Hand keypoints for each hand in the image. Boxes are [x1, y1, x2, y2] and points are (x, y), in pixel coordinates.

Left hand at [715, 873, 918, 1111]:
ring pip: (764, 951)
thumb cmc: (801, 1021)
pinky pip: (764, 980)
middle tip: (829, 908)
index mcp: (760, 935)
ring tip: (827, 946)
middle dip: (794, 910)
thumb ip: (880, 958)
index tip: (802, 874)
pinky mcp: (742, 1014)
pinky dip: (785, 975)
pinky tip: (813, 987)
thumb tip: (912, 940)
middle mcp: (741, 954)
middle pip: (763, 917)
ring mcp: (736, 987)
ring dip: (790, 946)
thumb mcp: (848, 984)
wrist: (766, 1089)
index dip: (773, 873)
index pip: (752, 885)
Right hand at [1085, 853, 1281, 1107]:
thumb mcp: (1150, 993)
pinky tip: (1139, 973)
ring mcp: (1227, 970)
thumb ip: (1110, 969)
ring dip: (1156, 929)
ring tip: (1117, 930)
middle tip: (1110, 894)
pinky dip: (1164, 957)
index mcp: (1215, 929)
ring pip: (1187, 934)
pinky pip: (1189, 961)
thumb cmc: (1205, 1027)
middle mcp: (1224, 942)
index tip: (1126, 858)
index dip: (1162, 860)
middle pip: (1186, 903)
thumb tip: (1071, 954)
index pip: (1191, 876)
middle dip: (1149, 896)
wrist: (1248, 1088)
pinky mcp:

WHAT IS REQUIRED: Each line of the data must be copied exactly as it appears.

EXERCISE OUTPUT:
Hand keypoints for each hand in the image. Boxes are [x1, y1, x2, y2] and points are (x, y), in pixel coordinates.

Left hand at [715, 873, 918, 1111]:
ring pip: (764, 951)
thumb cmc: (801, 1021)
pinky pip: (764, 980)
middle tip: (829, 908)
index mcp: (760, 935)
ring tip: (827, 946)
middle dip: (794, 910)
thumb ip: (880, 958)
index tip: (802, 874)
pinky mcp: (742, 1014)
pinky dip: (785, 975)
pinky tip: (813, 987)
thumb tip: (912, 940)
middle mcp: (741, 954)
middle pip: (763, 917)
ring mcp: (736, 987)
ring dip: (790, 946)
thumb mcp: (848, 984)
wrist: (766, 1089)
index dip: (773, 873)
index pip: (752, 885)
Right hand at [1085, 853, 1281, 1107]:
thumb mcp: (1150, 993)
pinky tip: (1139, 973)
ring mcp: (1227, 970)
thumb ip: (1110, 969)
ring dip: (1156, 929)
ring tip: (1117, 930)
middle tip: (1110, 894)
pinky dip: (1164, 957)
index mcp: (1215, 929)
ring pip: (1187, 934)
pinky pip: (1189, 961)
thumb cmc: (1205, 1027)
middle mcp: (1224, 942)
index tip: (1126, 858)
index dip: (1162, 860)
middle pip: (1186, 903)
thumb tip: (1071, 954)
index pip: (1191, 876)
middle dip: (1149, 896)
wrist: (1248, 1088)
pinky mcp:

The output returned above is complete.